▸ **PROBLEM STATEMENT**: Restate the records in full and exactly, with no images included.

▸ **DATASET EXTRACT**:
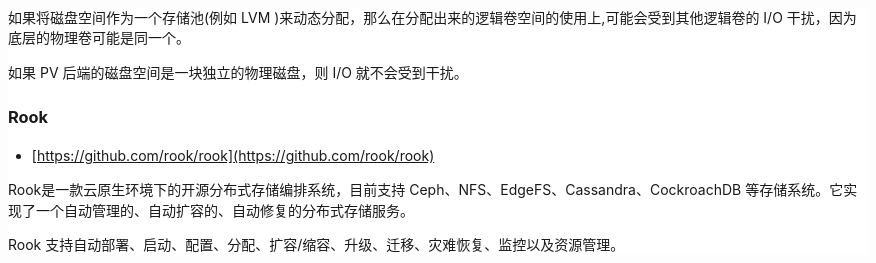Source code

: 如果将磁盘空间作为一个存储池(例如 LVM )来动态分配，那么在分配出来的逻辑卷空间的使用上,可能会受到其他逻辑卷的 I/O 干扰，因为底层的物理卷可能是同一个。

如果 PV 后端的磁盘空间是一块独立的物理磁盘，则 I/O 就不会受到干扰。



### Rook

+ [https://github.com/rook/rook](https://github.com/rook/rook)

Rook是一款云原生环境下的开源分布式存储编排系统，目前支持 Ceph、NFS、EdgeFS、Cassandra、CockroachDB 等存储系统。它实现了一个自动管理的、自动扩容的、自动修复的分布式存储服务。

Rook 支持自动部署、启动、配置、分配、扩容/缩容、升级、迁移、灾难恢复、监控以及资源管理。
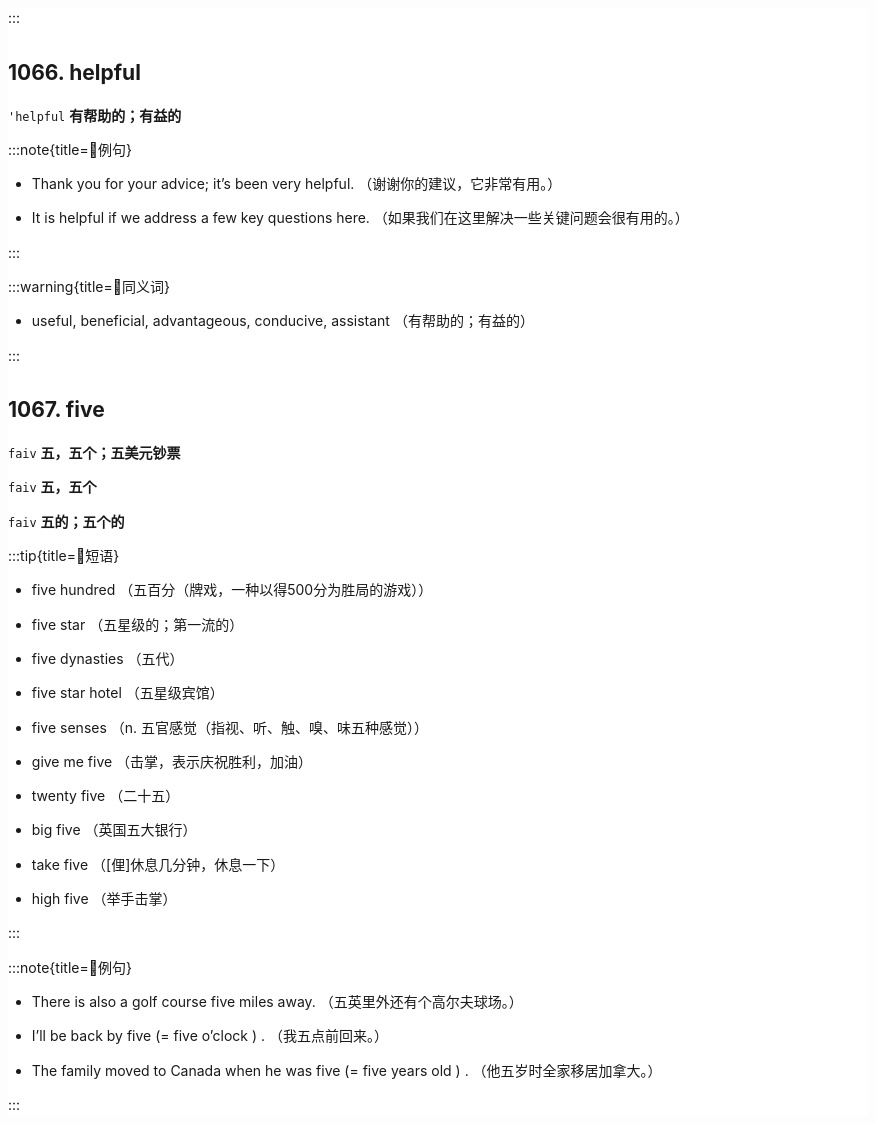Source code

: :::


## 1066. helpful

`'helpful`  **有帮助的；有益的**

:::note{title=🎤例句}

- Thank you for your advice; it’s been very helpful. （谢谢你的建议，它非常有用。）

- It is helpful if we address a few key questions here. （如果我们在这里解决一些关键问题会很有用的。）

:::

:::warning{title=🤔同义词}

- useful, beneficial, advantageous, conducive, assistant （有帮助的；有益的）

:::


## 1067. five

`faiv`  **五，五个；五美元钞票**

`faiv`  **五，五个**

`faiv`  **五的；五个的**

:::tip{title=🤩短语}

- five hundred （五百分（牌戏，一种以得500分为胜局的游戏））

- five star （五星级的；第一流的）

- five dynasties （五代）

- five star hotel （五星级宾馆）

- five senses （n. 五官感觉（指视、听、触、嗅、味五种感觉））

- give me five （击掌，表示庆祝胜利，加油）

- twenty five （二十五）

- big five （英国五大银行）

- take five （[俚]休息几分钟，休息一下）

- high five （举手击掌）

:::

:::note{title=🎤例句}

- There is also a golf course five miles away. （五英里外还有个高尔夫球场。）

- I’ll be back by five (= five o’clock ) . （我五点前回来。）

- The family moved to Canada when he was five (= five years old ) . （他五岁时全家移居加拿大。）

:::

▸ **RESPONSE**:
Source code

: 如果将磁盘空间作为一个存储池(例如 LVM )来动态分配，那么在分配出来的逻辑卷空间的使用上,可能会受到其他逻辑卷的 I/O 干扰，因为底层的物理卷可能是同一个。

如果 PV 后端的磁盘空间是一块独立的物理磁盘，则 I/O 就不会受到干扰。



### Rook

+ [https://github.com/rook/rook](https://github.com/rook/rook)

Rook是一款云原生环境下的开源分布式存储编排系统，目前支持 Ceph、NFS、EdgeFS、Cassandra、CockroachDB 等存储系统。它实现了一个自动管理的、自动扩容的、自动修复的分布式存储服务。

Rook 支持自动部署、启动、配置、分配、扩容/缩容、升级、迁移、灾难恢复、监控以及资源管理。
Source code

: :::


## 1066. helpful

`'helpful`  **有帮助的；有益的**

:::note{title=🎤例句}

- Thank you for your advice; it’s been very helpful. （谢谢你的建议，它非常有用。）

- It is helpful if we address a few key questions here. （如果我们在这里解决一些关键问题会很有用的。）

:::

:::warning{title=🤔同义词}

- useful, beneficial, advantageous, conducive, assistant （有帮助的；有益的）

:::


## 1067. five

`faiv`  **五，五个；五美元钞票**

`faiv`  **五，五个**

`faiv`  **五的；五个的**

:::tip{title=🤩短语}

- five hundred （五百分（牌戏，一种以得500分为胜局的游戏））

- five star （五星级的；第一流的）

- five dynasties （五代）

- five star hotel （五星级宾馆）

- five senses （n. 五官感觉（指视、听、触、嗅、味五种感觉））

- give me five （击掌，表示庆祝胜利，加油）

- twenty five （二十五）

- big five （英国五大银行）

- take five （[俚]休息几分钟，休息一下）

- high five （举手击掌）

:::

:::note{title=🎤例句}

- There is also a golf course five miles away. （五英里外还有个高尔夫球场。）

- I’ll be back by five (= five o’clock ) . （我五点前回来。）

- The family moved to Canada when he was five (= five years old ) . （他五岁时全家移居加拿大。）

:::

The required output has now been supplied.